Regionalização à vista
Opróximo entretenimento nacional vai ser a regionalização do país. Segundo a proposta aprovada na Assembleia Nacional pelos votos do MpD e da UCID, ainda que contrários a tudo que seja opinião pensante expressa, vamos ter dez regiões: cada ilha uma, Santiago duas. Justifica-se! Aliás, não se justifica coisa nenhuma! Santiago tem o dobro da população do arquipélago, sozinha devia ter ficado com pelo menos metade das dez regiões. Mas os eleitos do povo optaram por apenas duas, provavelmente para mais não inflacionar esse mercado já abarrotado de municípios e cidades.
Foi uma decisão que veio na hora certa, como um elemento disruptivo de extrema valia num momento em que uma sociedade ansiosa e desesperada queria a todo o custo forçar o governo a mostrar ao seu povo o contrato de qualquer coisa que permitia à BINTER explorar-nos com a desfaçatez com que o vem fazendo. O governo vinha resistindo, assobiando pró lado ou fazendo ouvidos de mercador. Tribunal com ele, reclamavam alguns mais afoitos, providência cautelar devidamente especificada! E foi então que o primeiro-ministro, em pleno funcionamento do Parlamento, se abriu numa confissão inesperada e sumamente embaraçosa: não há contrato com a BINTER!

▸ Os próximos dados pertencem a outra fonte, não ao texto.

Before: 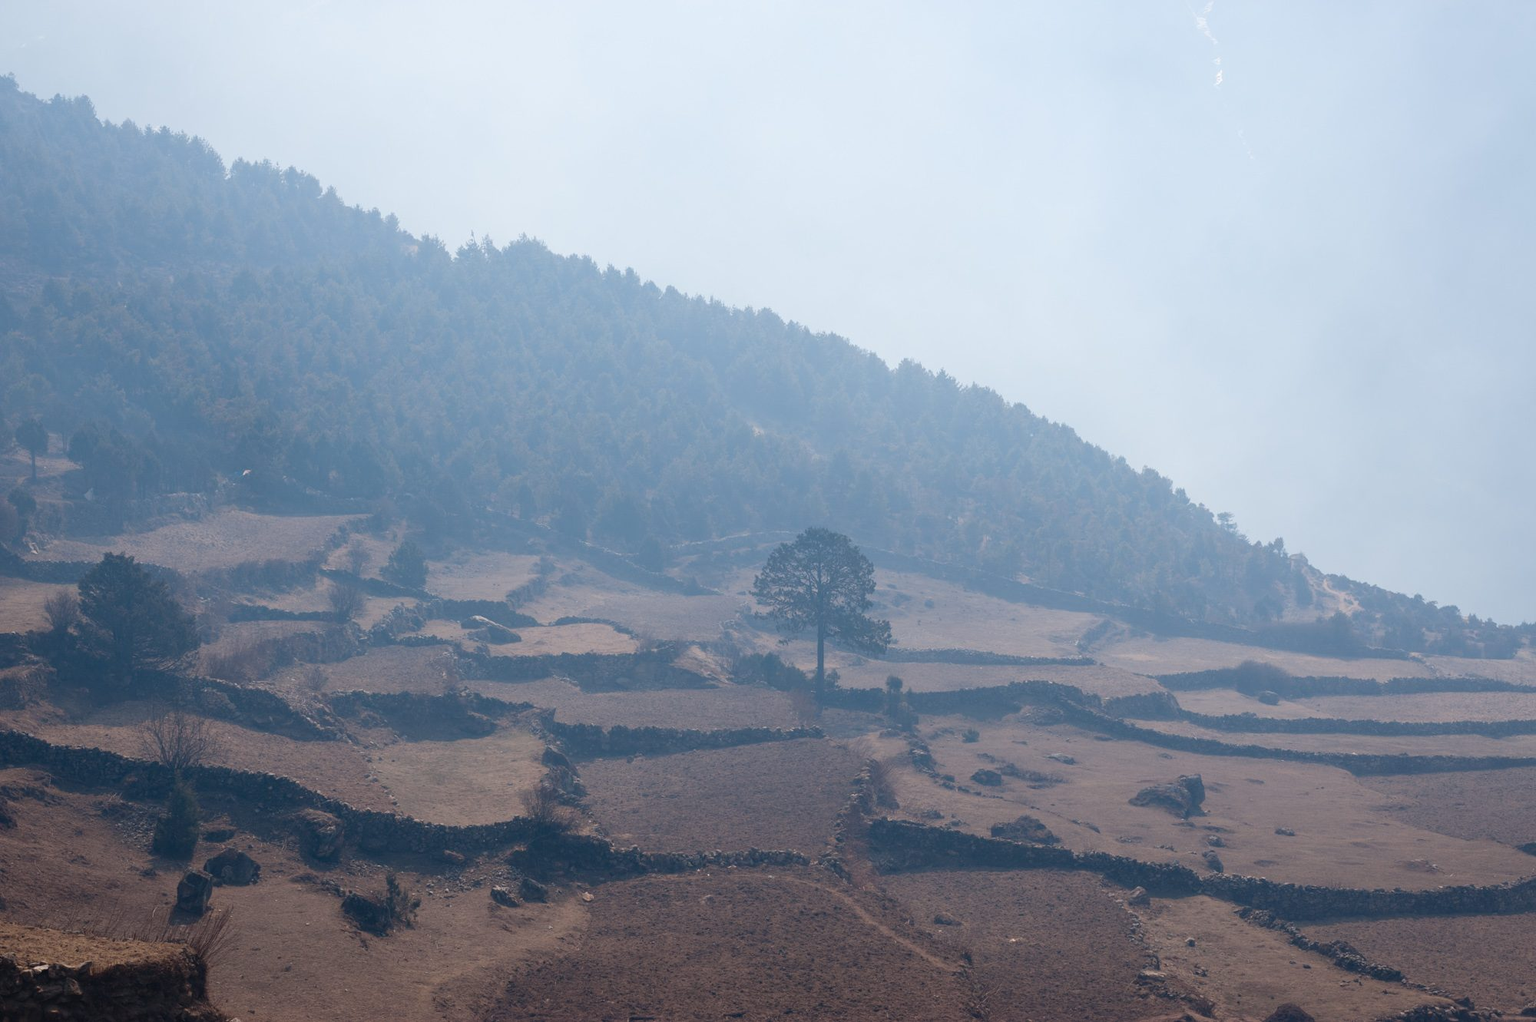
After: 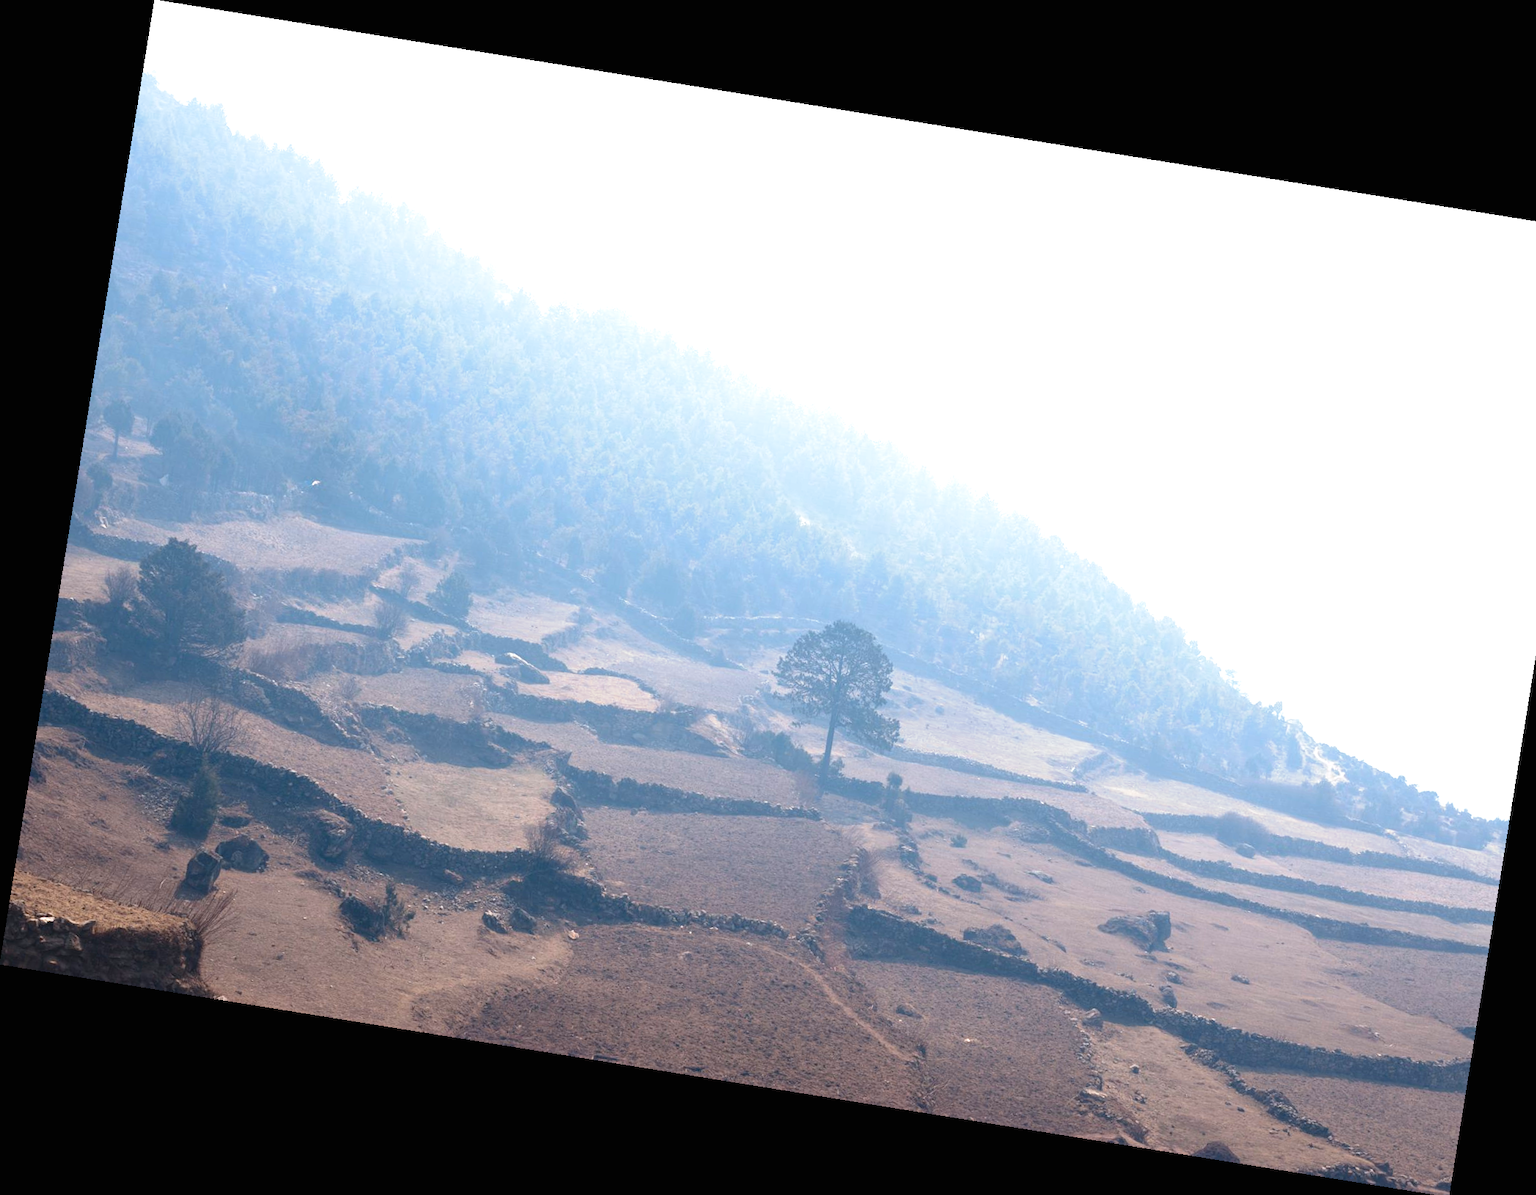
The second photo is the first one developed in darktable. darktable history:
crop: right 4.126%, bottom 0.031%
split-toning: shadows › saturation 0.61, highlights › saturation 0.58, balance -28.74, compress 87.36%
exposure: black level correction 0, exposure 1.1 EV, compensate exposure bias true, compensate highlight preservation false
rotate and perspective: rotation 9.12°, automatic cropping off
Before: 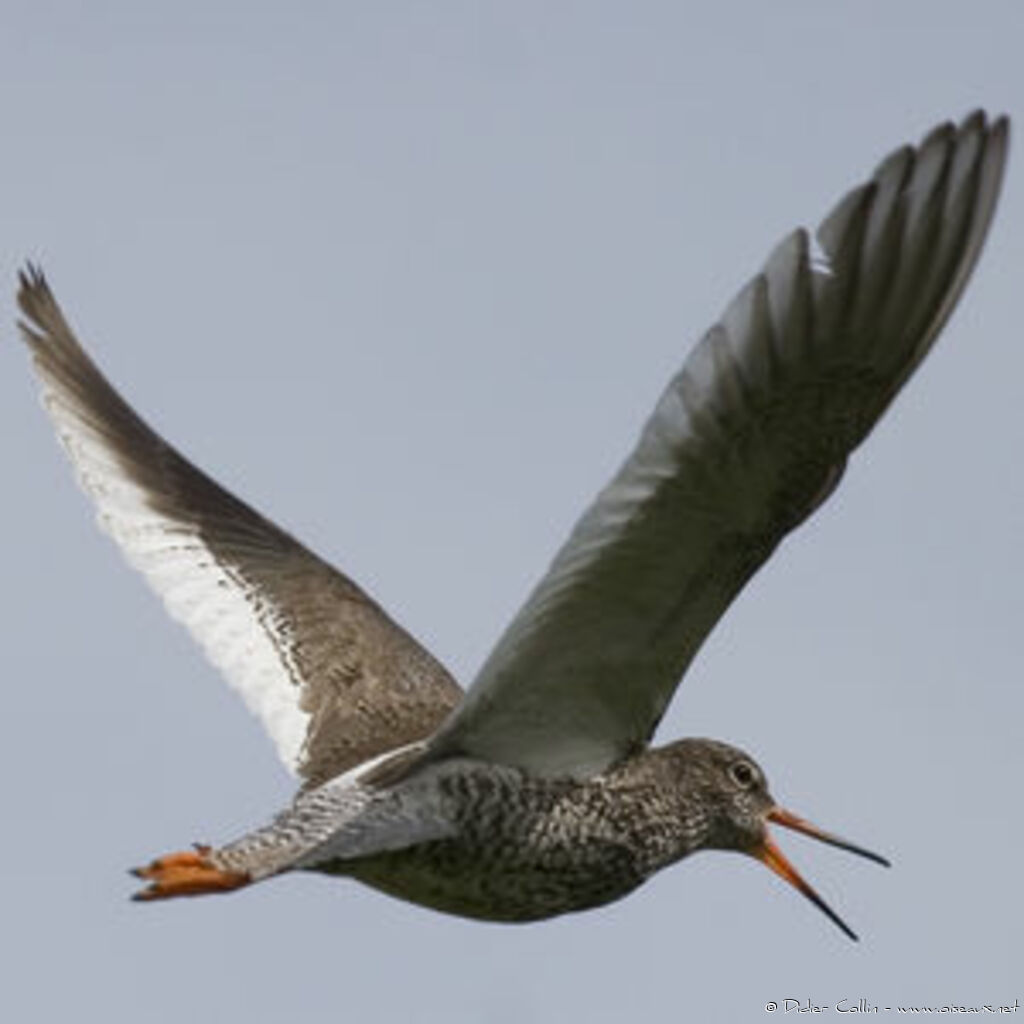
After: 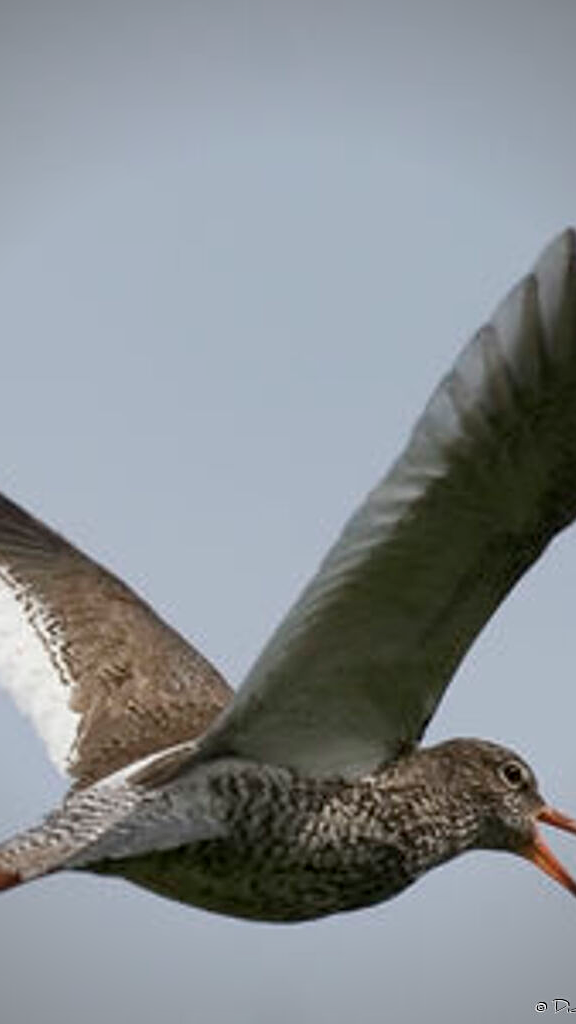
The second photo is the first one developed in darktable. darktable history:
sharpen: on, module defaults
crop and rotate: left 22.516%, right 21.234%
vignetting: fall-off start 71.74%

Foi um momento de grande comoção nacional, uma espécie de um minuto de um silencioso espanto que terá durado pelo menos cinco: não há contrato? Não há contrato! Como é possível não haver con- trato? Simplesmente não há! Mas como pode ser isso, quer dizer que a BINTER decidiu por si, voou das Canárias e instalou-se entre nós e tomou conta dos nossos céus sem dizer água vai? Não, também não foi bem assim, houve um memorando de entendimento! E que é isso? Um papel em que as pessoas apontam o que querem contratar no futuro! Então é isso, apenas um memorando de entendimento, mas Deus do Céu, quem é o responsável por essa irresponsabilidade de nos entregar a mãos estrangeiras sem sequer a garantia de um papel escrito e assinado? E foi enquanto ainda de boca aberta tentávamos engolir o memorando com a BINTER, que o primeiro-ministro sacou a regionalização das ilhas e com ela nos tapou os olhos.
É que a regionalização é não só uma aspiração antiga, como também uma promessa recente, sobretudo para a ilha de SãoVicente que desde a independência se vem queixando da concentração de todos os poderes de decisão na Praia, dando a rigoroso desprezo a ilha que realmente colocou CaboVerde no mapa do mundo e ainda há pouco mais de 150 anos era, com o seu porto carvoeiro, o pulmão por onde o país respirava. De modo que falar de regionalização, do poder mais próximo do povo, foi música para os ouvidos são-vicentinos que responderam com uma votação massiva. E de há dois anos a esta parte exigem retribuição.
Mas ainda não se sabe como a regionalização vai ser construída. A única coisa que se sabe por enquanto é que ela vai implicar bastante mais despesas a um Estado que já mal pode respirar devido ao excessivo peso dos encargos. E lá diz o velho ditado, quem não pode com um, com dois respinga.
No meio disto tudo, quem acabou não saindo lá muito bem na fotografia foi o PAICV. Porque considerando que essa proposta de regionalização está longe de ser uma verdadeira e necessária reforma do Estado, o seu grupo parlamentar terá concertado abster-se na votação. Porém, não só estava desfalcado de sete deputados, como outros dois, invocando o interesse dos seus círculos – um porque “há momentos em que um homem tem de mostrar que é homem”; outro porque “as ilhas não podem ficar como estão” – optaram por votar com a maioria. Situação constrangedora que levou o líder parlamentar do grupo a queixar-se de que, diante desse revés, o seu partido “não ficou com força nenhuma para propor coisa alguma”.